The Australian prime minister has weighed in to the controversy around sexist comments posted online about an image of the Australian rules footballer Tayla Harris, labelling those responsible “cowardly grubs”.

The photo of Harris soaring mid-air following through on a kick 40m out from goal was posted to Channel Seven’s AFL Facebook page, was removed after a number of sexist comments and then reposted by Channel Seven with an apology.

Harris has said the derogatory comments amounted to “sexual abuse” and called people who who made them “animals”.

On Thursday Scott Morrison added his condemnation for the sexist remarks on what he called a “cracker photo”.

Related: Photo of AFLW player Tayla Harris is not the problem, the vile trolls are | Kasey Symons

“I think they’re grubs,” he told reporters in Melbourne. “I think they’re cowardly grubs, who need to wake up to themselves.”

Morrison said trolls on social media are “nothing new these days sadly” but noted they “tend to target women”, who “tend to be the target for an inordinate share of the abuse that happens online and I think that’s a shameful indictment on the grubs who get on there”.

“Would they say it to our face? No, they haven’t got the guts to do that. They’re cowards. They’re weak.

“They are … acting out some sort of hatred in a way which really just lessens them as people.”

Harris is a professional boxer who plays for Carlton in the Australian Football League Women’s competition.

On Thursday Harris thanked people who “messaged, posted, commented and shared” messages of support, called out trolls and convinced Channel Seven to reinstate the photo.

“Things have changed … if you’re not with us, you will be left behind,” she posted to Twitter.

Talking at Carlton’s home Ikon Park on Wednesday, Harris said she hoped her experience would prove the catalyst for change.
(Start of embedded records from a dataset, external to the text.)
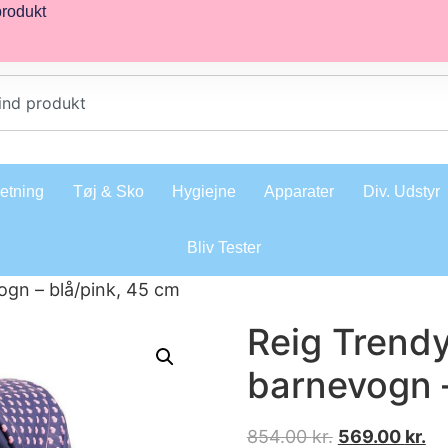
produkt
retning
Tøj & Sko
Hygiejne
Apparater
Div. Udstyr
Bliv Tester
ogn – blå/pink, 45 cm
Reig Trend
barnevogn –
854.00
kr.
569.00
kr.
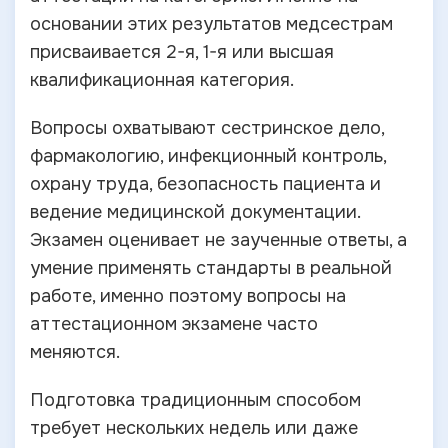
основании этих результатов медсестрам
присваивается 2-я, 1-я или высшая
квалификационная категория.
Вопросы охватывают сестринское дело,
фармакологию, инфекционный контроль,
охрану труда, безопасность пациента и
ведение медицинской документации.
Экзамен оценивает не заученные ответы, а
умение применять стандарты в реальной
работе, именно поэтому вопросы на
аттестационном экзамене часто
меняются.
Подготовка традиционным способом
требует нескольких недель или даже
“If I can stand up here and say something about it and start the conversation ... if that helps one person or heaps of people then that’s what I want to do,” Harris said. “I’m fine with people commenting on and critiquing my football, I understand that is the football beast, but it’s the comments that are severely inappropriate, comments that my family will read.”
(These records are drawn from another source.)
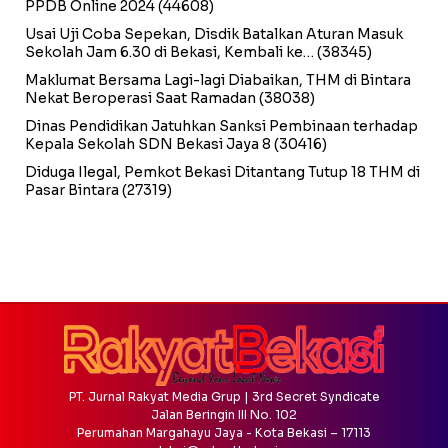
PPDB Online 2024
(44608)
Usai Uji Coba Sepekan, Disdik Batalkan Aturan Masuk
Sekolah Jam 6.30 di Bekasi, Kembali ke…
(38345)
Maklumat Bersama Lagi-lagi Diabaikan, THM di Bintara
Nekat Beroperasi Saat Ramadan
(38038)
Dinas Pendidikan Jatuhkan Sanksi Pembinaan terhadap
Kepala Sekolah SDN Bekasi Jaya 8
(30416)
Diduga Ilegal, Pemkot Bekasi Ditantang Tutup 18 THM di
Pasar Bintara
(27319)
PT. Jurnal Rakyat Media Grup | 3rd Secret Syndicate
Jalan Beringin III No. 102
Perumahan Margahayu Jaya - Kota Bekasi – 17113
News Corp reported on Thursday the AFL’s integrity unit would open an investigation and work with Channel Seven’s social media platforms in a bid to identity the perpetrators. Similar punishments to those meted out to fans who are found hurling abuse inside stadiums – such as club membership bans – could be applied.

“I’ve traded some calls [with 7AFL] this morning,” the AFL chief executive, Gillon McLachlan, said. “I don’t think it’s their issue, it’s more a challenge with the platform, social media, because this is not an isolated incident.

“We’re always talking to them, improving, learning, evolving – it’s a challenging space. When we’re posting stuff I know the guys work hard to moderate that and take comments down. It’s a big wide world out there and you can’t do it to all of them.”